In C++, the synchronisation tools that is available as of C++20 can be used.
In Go, to get a better understanding of how message passing can be used to achieve concurrency, the sync
package which includes Mutex, RWMutex, atomic, WaitGroup, etc.
is not allowed to be used, the only synchronisation primitive that can be used is chan
.
Due to these restrictions (and unfamiliarity to the language, namely C++), the code produced may not be of the most idiomatic/best quality.
As an aside, socket programming is also briefly touched to allow multiple clients to connect to the matching engine.
Here, there are several levels of concurrency that can be achieved, each requiring their own way of ensuring correctness.
Concurrency level | Explanation |
---|---|
No concurrency (mutex over the entire engine) | The engine fully serialiases the entire processing flow |
Instrument-level | Orders for different instruments can execute concurrently, orders for the same instrument are serialised |
Order-level | Instrument-level + a buy and sell for the same instrument can be handled concurrently |
[SPOILER] Achieved level of concurrency
C++: Instrument-level
Go: Instrument-level
Order-level concurrency with correctness was difficult to achieve due the reader-writer starvation problem.
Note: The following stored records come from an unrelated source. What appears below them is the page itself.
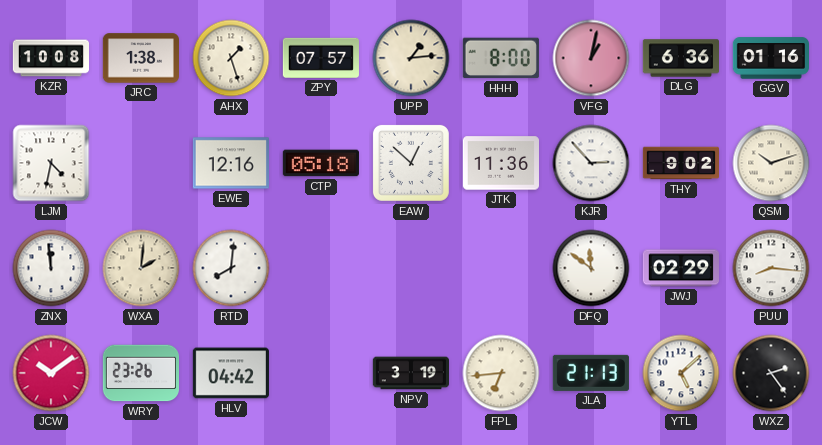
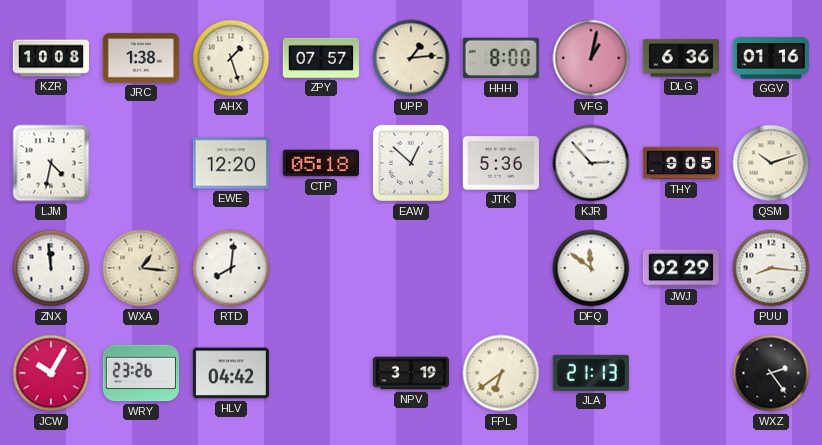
EWE: 12:16 -> 12:20
JTK: 11:36 -> 5:36
THY: 9:02 -> 9:05
WXA: 2:01 -> 1:16
JCW: 10:09 -> 10:05
FPL: 6:44 -> 6:39
YTL: 5:08 -> none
The approach that was explored starved either the reader or writer of the orderbook.
Correctness here is defined by client/local level correctness. While multiple clients can connect to the engine and the OS scheduler may result in various interleavings, the only guarantee that needs to ensured is that the a client's order must be resolved before its subsequent orders -- Order N must be processed before Order (N+1).
The README.md
in the respective repositories explain the data structures used, the levels of concurrency achieved, as well as how testing was done to ensure correctness. A grader
binary file, for Linux and ARM-based MacOS (located in assets) is provided helps to simulate multiple clients and ensure that the correctness described in the previous section was achieved.